SHORT EXERCISE: Present every line of the material below as a Markdown table with two columns, No. and Entry. Number the rows consecutively and omit any blank lines.

* BEGIN RECORDS FOR THIS EXERCISE *

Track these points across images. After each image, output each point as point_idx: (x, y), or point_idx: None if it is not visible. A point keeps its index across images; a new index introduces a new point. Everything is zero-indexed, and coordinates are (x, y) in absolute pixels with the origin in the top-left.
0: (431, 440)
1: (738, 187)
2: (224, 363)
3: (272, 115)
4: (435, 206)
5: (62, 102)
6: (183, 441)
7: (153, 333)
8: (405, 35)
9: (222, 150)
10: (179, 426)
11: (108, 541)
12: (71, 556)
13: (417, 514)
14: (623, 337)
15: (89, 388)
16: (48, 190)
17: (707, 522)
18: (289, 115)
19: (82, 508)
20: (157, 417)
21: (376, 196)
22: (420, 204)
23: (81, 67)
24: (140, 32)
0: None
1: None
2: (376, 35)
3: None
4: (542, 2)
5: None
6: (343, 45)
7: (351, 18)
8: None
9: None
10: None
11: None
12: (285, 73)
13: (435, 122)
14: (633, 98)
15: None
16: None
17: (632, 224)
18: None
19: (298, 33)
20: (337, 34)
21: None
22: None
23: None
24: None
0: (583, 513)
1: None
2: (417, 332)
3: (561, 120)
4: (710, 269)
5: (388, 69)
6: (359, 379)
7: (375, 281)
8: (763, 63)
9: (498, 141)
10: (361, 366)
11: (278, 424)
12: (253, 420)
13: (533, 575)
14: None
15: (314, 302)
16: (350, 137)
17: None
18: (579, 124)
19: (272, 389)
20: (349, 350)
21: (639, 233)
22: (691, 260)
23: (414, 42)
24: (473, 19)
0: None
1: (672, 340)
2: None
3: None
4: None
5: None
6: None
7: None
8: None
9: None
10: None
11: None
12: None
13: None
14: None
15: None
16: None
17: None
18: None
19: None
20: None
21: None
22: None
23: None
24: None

* END RECORDS FOR THIS EXERCISE *

EXERCISE OUTPUT:
| No. | Entry |
|---|---|
| 1 | Track these points across images. After each image, output each point as point_idx: (x, y), or point_idx: None if it is not visible. A point keeps its index across images; a new index introduces a new point. Everything is zero-indexed, and coordinates are (x, y) in absolute pixels with the origin in the top-left. |
| 2 | 0: (431, 440) |
| 3 | 1: (738, 187) |
| 4 | 2: (224, 363) |
| 5 | 3: (272, 115) |
| 6 | 4: (435, 206) |
| 7 | 5: (62, 102) |
| 8 | 6: (183, 441) |
| 9 | 7: (153, 333) |
| 10 | 8: (405, 35) |
| 11 | 9: (222, 150) |
| 12 | 10: (179, 426) |
| 13 | 11: (108, 541) |
| 14 | 12: (71, 556) |
| 15 | 13: (417, 514) |
| 16 | 14: (623, 337) |
| 17 | 15: (89, 388) |
| 18 | 16: (48, 190) |
| 19 | 17: (707, 522) |
| 20 | 18: (289, 115) |
| 21 | 19: (82, 508) |
| 22 | 20: (157, 417) |
| 23 | 21: (376, 196) |
| 24 | 22: (420, 204) |
| 25 | 23: (81, 67) |
| 26 | 24: (140, 32) |
| 27 | 0: None |
| 28 | 1: None |
| 29 | 2: (376, 35) |
| 30 | 3: None |
| 31 | 4: (542, 2) |
| 32 | 5: None |
| 33 | 6: (343, 45) |
| 34 | 7: (351, 18) |
| 35 | 8: None |
| 36 | 9: None |
| 37 | 10: None |
| 38 | 11: None |
| 39 | 12: (285, 73) |
| 40 | 13: (435, 122) |
| 41 | 14: (633, 98) |
| 42 | 15: None |
| 43 | 16: None |
| 44 | 17: (632, 224) |
| 45 | 18: None |
| 46 | 19: (298, 33) |
| 47 | 20: (337, 34) |
| 48 | 21: None |
| 49 | 22: None |
| 50 | 23: None |
| 51 | 24: None |
| 52 | 0: (583, 513) |
| 53 | 1: None |
| 54 | 2: (417, 332) |
| 55 | 3: (561, 120) |
| 56 | 4: (710, 269) |
| 57 | 5: (388, 69) |
| 58 | 6: (359, 379) |
| 59 | 7: (375, 281) |
| 60 | 8: (763, 63) |
| 61 | 9: (498, 141) |
| 62 | 10: (361, 366) |
| 63 | 11: (278, 424) |
| 64 | 12: (253, 420) |
| 65 | 13: (533, 575) |
| 66 | 14: None |
| 67 | 15: (314, 302) |
| 68 | 16: (350, 137) |
| 69 | 17: None |
| 70 | 18: (579, 124) |
| 71 | 19: (272, 389) |
| 72 | 20: (349, 350) |
| 73 | 21: (639, 233) |
| 74 | 22: (691, 260) |
| 75 | 23: (414, 42) |
| 76 | 24: (473, 19) |
| 77 | 0: None |
| 78 | 1: (672, 340) |
| 79 | 2: None |
| 80 | 3: None |
| 81 | 4: None |
| 82 | 5: None |
| 83 | 6: None |
| 84 | 7: None |
| 85 | 8: None |
| 86 | 9: None |
| 87 | 10: None |
| 88 | 11: None |
| 89 | 12: None |
| 90 | 13: None |
| 91 | 14: None |
| 92 | 15: None |
| 93 | 16: None |
| 94 | 17: None |
| 95 | 18: None |
| 96 | 19: None |
| 97 | 20: None |
| 98 | 21: None |
| 99 | 22: None |
| 100 | 23: None |
| 101 | 24: None |